Although it is a country that still has to endure difficult socioeconomic and political barriers, its value should not be downgraded by one careless comment that was heard by millions of families across the world.
And this is just the story of one of the many countries that are currently, in one way or another, insulted by Trump’s bigotry. If only the positive things accomplished by all these countries could receive equal media coverage, the perceptions of many citizens would be one of hope and optimism rather than that of hate and hostility that has now taken flight.
No country is perfect, and the U.S. could certainly learn some things from its developing neighbors. Cuba, although often overlooked by the American government, for instance, has a healthcare system that has been recognized worldwide for its efficiency and high-level quality. In addition, its system guarantees access to healthcare to the entire population, something that many so-called developed countries struggle to accomplish.
The U.S. may be advanced in many fields, but it too has flaws that are comparable to those of the developing world. An article by Rolling Stone explores “Six Ways America Is Like a Third-World Country,” especially when it comes to gun violence, education and healthcare. Before targeting foreign countries, Trump should first take a second glance at the issues bothering American citizens back home – problems he should be helping solve.
In a country with a population that includes over 43.3 million immigrants (approximately 13.5 percent) as of 2015, according to the Migration Policy Institute, many of which have come from so-called “shithole countries,” it seems unreasonable that the president would be willing to attack such a large percentage of people living in the U.S. Immigrants make up a large portion of the population, and should be given the attention they deserve.
Immigrants matter.
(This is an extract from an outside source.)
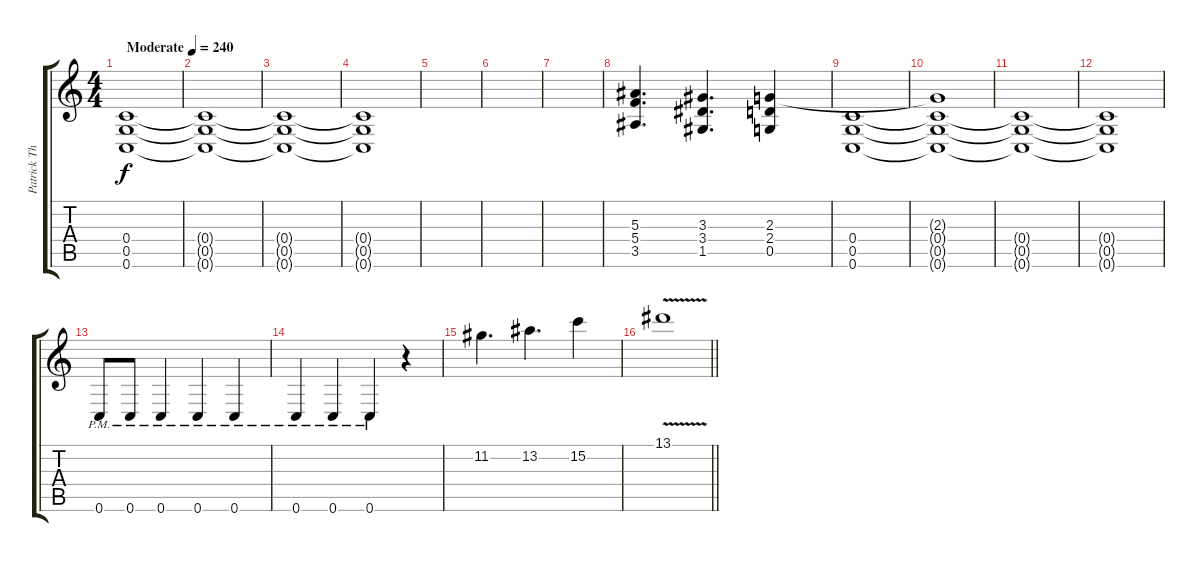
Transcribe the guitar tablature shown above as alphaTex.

Developing countries matter. People matter. Regardless of how disrespectful Trump may continue to be or how many times he may deny the words that have come out of his mouth, it is important to remember that ignorance is never the answer. It is our job as citizens to prove that the term “shithole country” is not a measure of a nation’s value, nor is a derogatory comment a measure of a person’s character. I am from a developing country and I am proud of that. No “shitty” remarks can take that away from me.